I Can Remember Sitting There

I can remember sitting there. I was sitting there in heavy workboots the soles smooth under the balls of my feet from walking up and down and up and down the ramps all morning, all week, all month, all year. My jeans – loose, sweaty, distended, -- were dark blue and heavy and faded and stretched at the knees only. My hands, greasy with chicken fat, filthy and huge, sprouting like two Tinker Toy spools from thin, sinewy forearms. My hands, in the sun, the muscles in their palms actually casting shadows across my fingers and wrists. Huge, capable, powerful; fingers spatulate and splayed, shiny and studded with scabs and scars. My hands looked like leftover monster parts: screwed on, alien.

I can remember sitting there with the two fried chickens sitting there in my lap. And the grease soaking into my jeans. And the parkinglot curb digging in thin and hard in under me. And my gallon of ice tea sweating there in the shade and the sunshine. And the other guys and the driver talking about the women driving by and whether they’d look good out of their cars and about the customer and whether we’d get a handout tip and how much more we had to haul out and about that big,red gunsafe in the basement and how that was gonna be a total hassle to get it up those narrow stairs and into the truck.

I can remember sitting there on that curb with my college degree in English sitting somewhere in my parents’ house. I was sitting there and I was thinking. I was thinking about how I could do this. I could sit here, every day, in the parking lot of a grocery store with two fried chickens picked greasily apart and wrecked on my lap and I could just listen to the other guys talk and pick apart the rest of the afternoon’s work.
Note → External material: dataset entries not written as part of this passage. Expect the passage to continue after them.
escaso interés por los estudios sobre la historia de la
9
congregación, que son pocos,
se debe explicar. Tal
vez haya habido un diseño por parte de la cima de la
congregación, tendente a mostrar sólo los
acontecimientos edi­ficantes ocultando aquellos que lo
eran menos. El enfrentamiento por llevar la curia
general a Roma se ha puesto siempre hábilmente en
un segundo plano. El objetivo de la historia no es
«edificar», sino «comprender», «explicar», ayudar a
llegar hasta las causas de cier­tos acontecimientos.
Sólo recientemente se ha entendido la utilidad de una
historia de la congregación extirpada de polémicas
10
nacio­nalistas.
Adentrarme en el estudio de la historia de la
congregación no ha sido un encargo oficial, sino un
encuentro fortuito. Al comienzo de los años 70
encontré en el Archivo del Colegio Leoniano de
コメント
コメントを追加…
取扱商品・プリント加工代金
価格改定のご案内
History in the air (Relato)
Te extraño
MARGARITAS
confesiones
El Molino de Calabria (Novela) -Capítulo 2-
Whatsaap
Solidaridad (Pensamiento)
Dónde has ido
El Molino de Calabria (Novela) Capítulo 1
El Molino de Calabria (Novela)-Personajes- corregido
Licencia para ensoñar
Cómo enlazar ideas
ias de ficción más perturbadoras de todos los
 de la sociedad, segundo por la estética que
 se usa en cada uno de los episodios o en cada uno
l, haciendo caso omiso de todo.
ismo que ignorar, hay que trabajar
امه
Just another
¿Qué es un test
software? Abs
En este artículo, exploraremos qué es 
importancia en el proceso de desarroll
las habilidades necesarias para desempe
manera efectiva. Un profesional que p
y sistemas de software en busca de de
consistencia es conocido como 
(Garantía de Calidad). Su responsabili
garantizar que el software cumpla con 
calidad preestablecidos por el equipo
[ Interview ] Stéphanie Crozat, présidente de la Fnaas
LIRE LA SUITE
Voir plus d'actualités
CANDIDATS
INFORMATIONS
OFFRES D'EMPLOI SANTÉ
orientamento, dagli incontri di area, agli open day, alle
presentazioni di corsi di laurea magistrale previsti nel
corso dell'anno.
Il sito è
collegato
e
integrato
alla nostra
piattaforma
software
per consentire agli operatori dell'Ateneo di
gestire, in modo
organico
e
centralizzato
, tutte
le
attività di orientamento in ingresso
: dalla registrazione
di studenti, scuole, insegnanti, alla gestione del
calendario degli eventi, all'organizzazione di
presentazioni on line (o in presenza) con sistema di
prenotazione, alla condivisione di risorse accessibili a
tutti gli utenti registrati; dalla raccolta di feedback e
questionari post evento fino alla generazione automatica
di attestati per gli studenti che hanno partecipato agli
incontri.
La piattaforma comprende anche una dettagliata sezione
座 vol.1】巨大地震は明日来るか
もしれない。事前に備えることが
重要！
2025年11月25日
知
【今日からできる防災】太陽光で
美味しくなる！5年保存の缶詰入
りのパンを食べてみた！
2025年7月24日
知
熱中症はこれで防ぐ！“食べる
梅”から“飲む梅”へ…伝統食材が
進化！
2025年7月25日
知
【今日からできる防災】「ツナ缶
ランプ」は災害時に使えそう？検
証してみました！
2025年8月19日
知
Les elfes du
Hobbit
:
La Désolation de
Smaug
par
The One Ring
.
I could sit here every afternoon just this way. I could sit here, everyday and just keep to myself and listen.

And every afternoon after lunch I could be the guy who got the bottom and carried the gunsafe up the stairs and into the truck while the customer always in the way talked about how “it took four guys to get that down there when we moved in” and while the other guys’d talk about how I had a college degree but I still moved furniture and was just a helper.

I was sitting there and thinking all that and then the driver got up. He was finished with his lunch. So, we were finished with our lunch. Those were the rules. And we got into the truck, three across and me in the middle over the hot transmission hump because I was new.

We drove back with me with two fried chickens in my belly to a house with that big, red gunsafe in the basement at the bottom of those long, narrow stairs.